### What you should do
Render every line of the listing below as a numbered list, omitting blank lines and leaving out the pictures.

### Task inputs
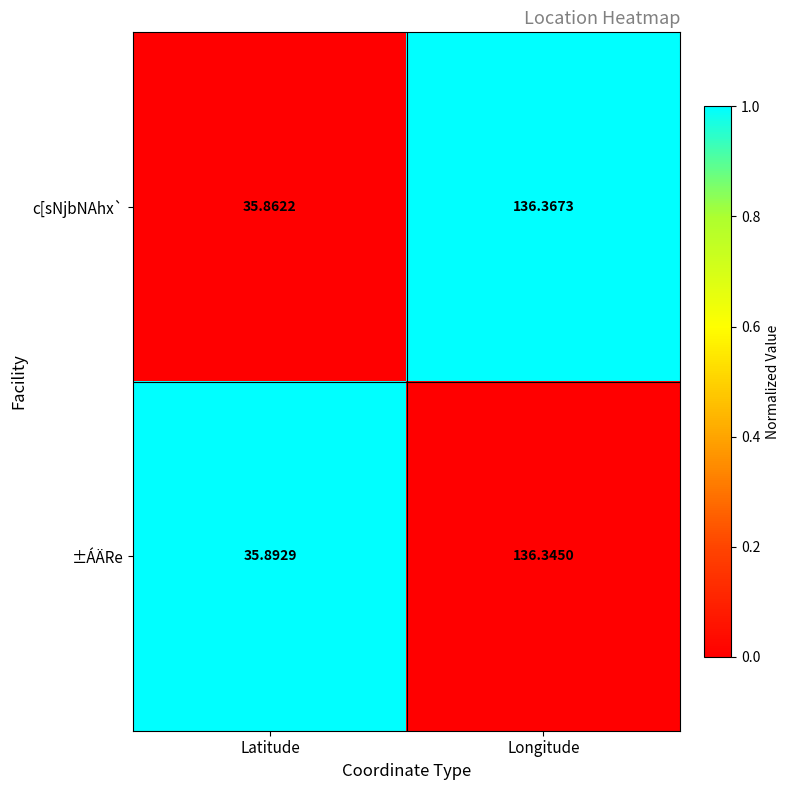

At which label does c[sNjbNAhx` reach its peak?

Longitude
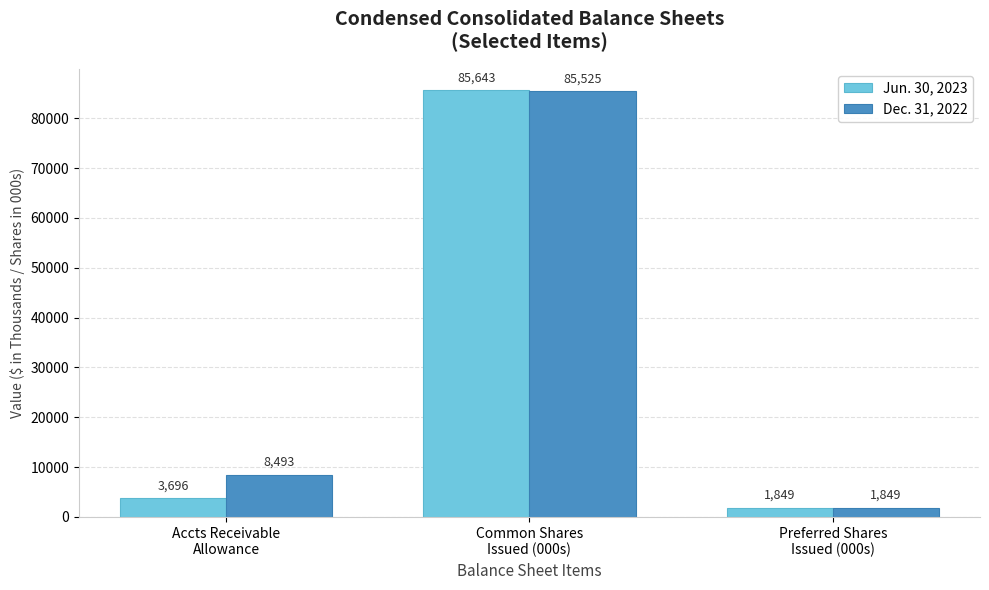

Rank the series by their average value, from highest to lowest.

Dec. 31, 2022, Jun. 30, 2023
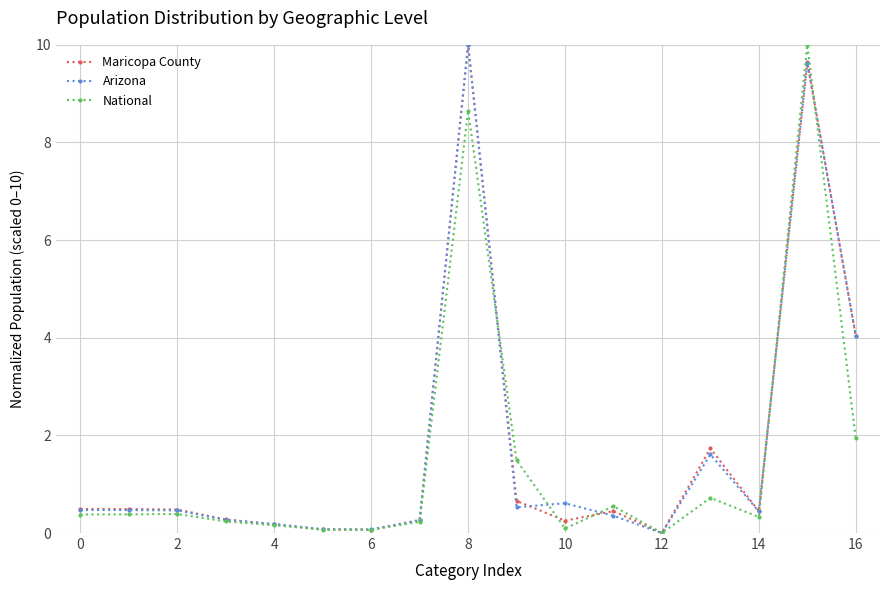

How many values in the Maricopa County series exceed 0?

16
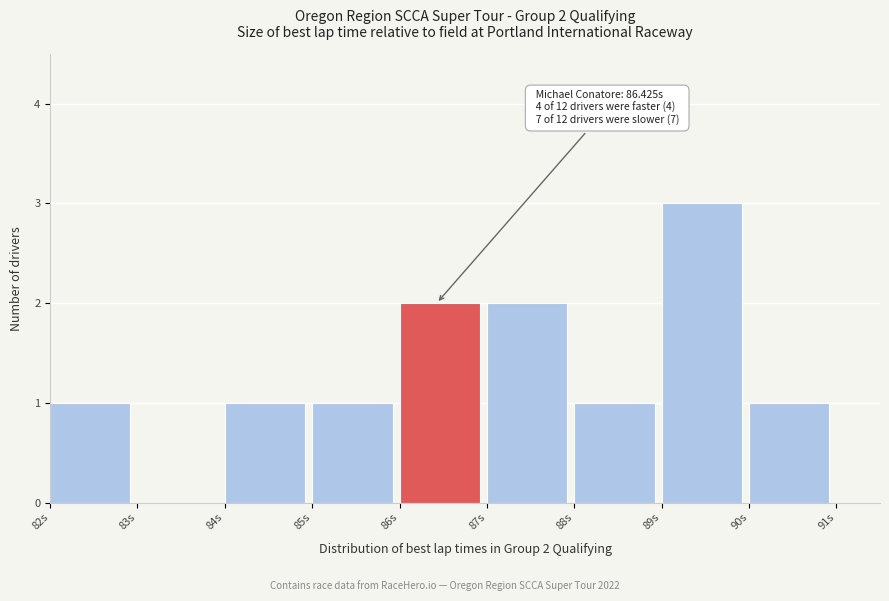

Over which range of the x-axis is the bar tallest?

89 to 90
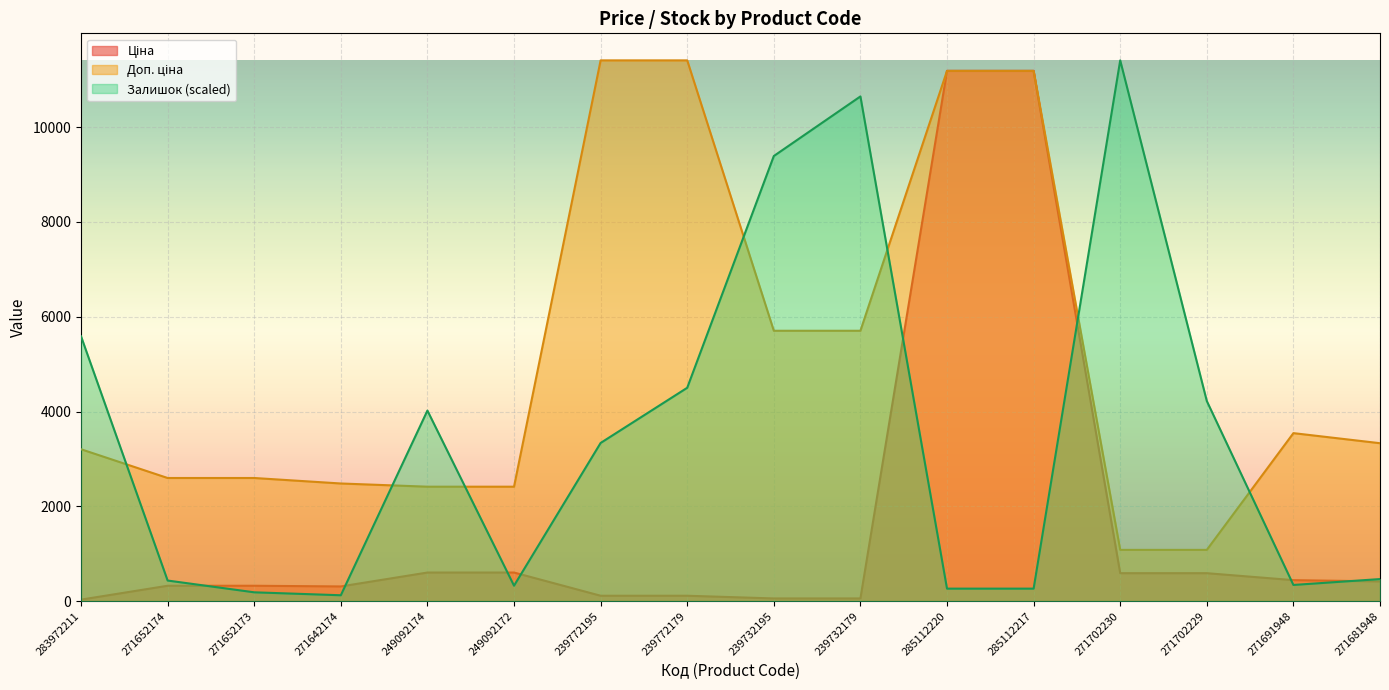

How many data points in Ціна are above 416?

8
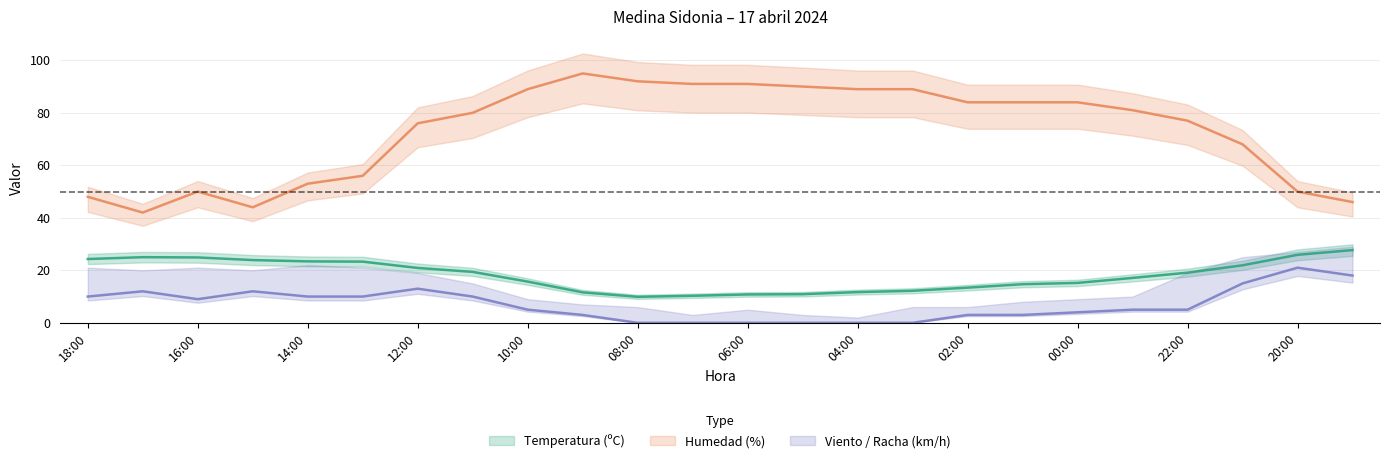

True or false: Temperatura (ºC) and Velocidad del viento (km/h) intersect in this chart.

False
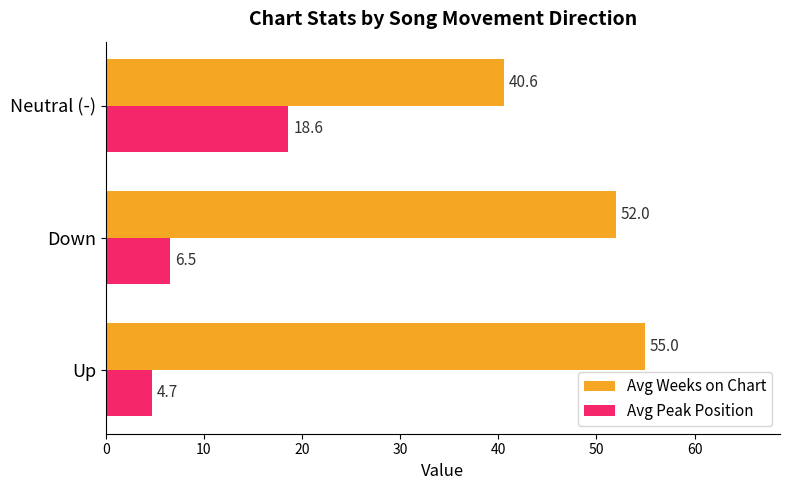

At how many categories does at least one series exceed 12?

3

### Result
1. At which label does c[sNjbNAhx` reach its peak?
2. Longitude
3. Rank the series by their average value, from highest to lowest.
4. Dec. 31, 2022, Jun. 30, 2023
5. How many values in the Maricopa County series exceed 0?
6. 16
7. Over which range of the x-axis is the bar tallest?
8. 89 to 90
9. How many data points in Ціна are above 416?
10. 8
11. True or false: Temperatura (ºC) and Velocidad del viento (km/h) intersect in this chart.
12. False
13. At how many categories does at least one series exceed 12?
14. 3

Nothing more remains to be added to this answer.